Last year's deficit was $74 billion if you add in the off-budget spending -- and you'd better add it in because the only difference between spending on and off budget is a thin legal fiction. This year's deficit, again counting the off-budget spending, is going up over $80 billion. Next year's deficit, still including the off-budget accounts, will be $60 billion by the administration's figures. But that would require more than $20 billion in additional budget cuts this fall.
Do you think that Congress is going to cut another $20 billion out of the budget this fall? Remember, the huge and unprecedented budget bill passed last month carried $35 billion in cuts. To hit the president's target, Congress would noiw have to do that same thing all over again on only a slightly lesser scale. This time the cuts would have to be pursued through the appropriations process. Rebellious murmurs are already audible, not from the demoralized House, but from the Republicans who run the Senate Appropriations Committee.

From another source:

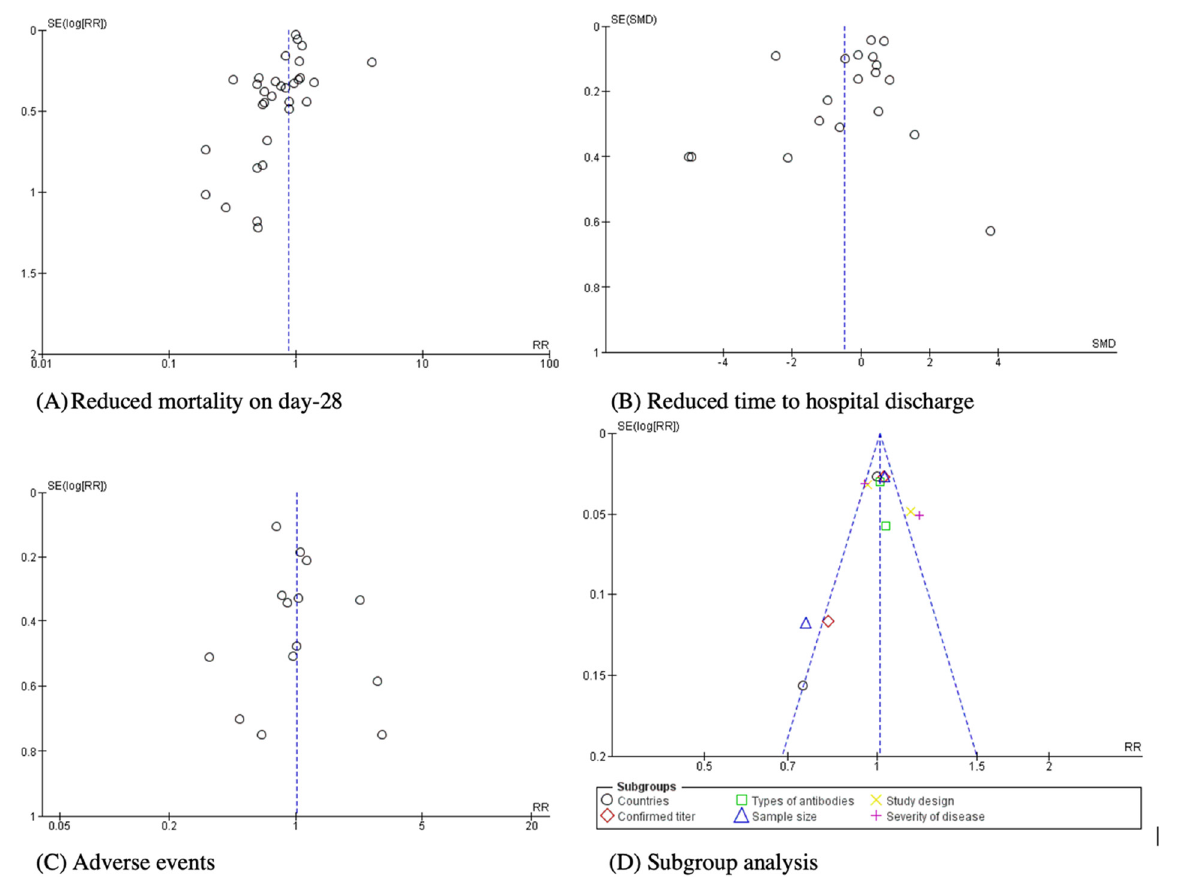
Figure 6. Funnel plots of included RCTs for investigating efficacy of CP transfusion against COVID-19, compared with SOC or placebo treatment.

If you carry the projections out a couple of years the gaps get truly dramatic.There is a spreading consensus among financial analysts that, with the enactment of the tax bill, the budget will have to be cut by perhaps $120 billion to bring it into balance in 1984 as the president promises. Is that even possible? It's pretty obvious that not much is going to be taken out of defense spending, Social Security or Medicare. Interest on the federal debt is untouchable. Keep it in mind that those four items alone -- defense, Social Security, Mdicare and interest -- comprise two-thirds of the federal budget. The remainder includes not only welfare for the poor but things like veterans' benefits, farm subsidies and highway construction that find defenders among even the most sternly right of Republicans.
The interest rates are providing an accurate and sensitive index of investors' doubts. They see unexpectedly large deficits colliding repeatedly with the government's policy of tight restraint on credit. Continued high and unstable interest rates threaten, inturn, the rapid economic growth on which the success of the Reagan plan depends.Perhaps there were some incautious congressmen who thought that the struggle to cut the budget had ended triumphantly last month. In fact, it seems to be only at midpoint. The Reagan economic strategy has been a great success in Congress, but it has not yet persuaded its larger audience in the private financial markets.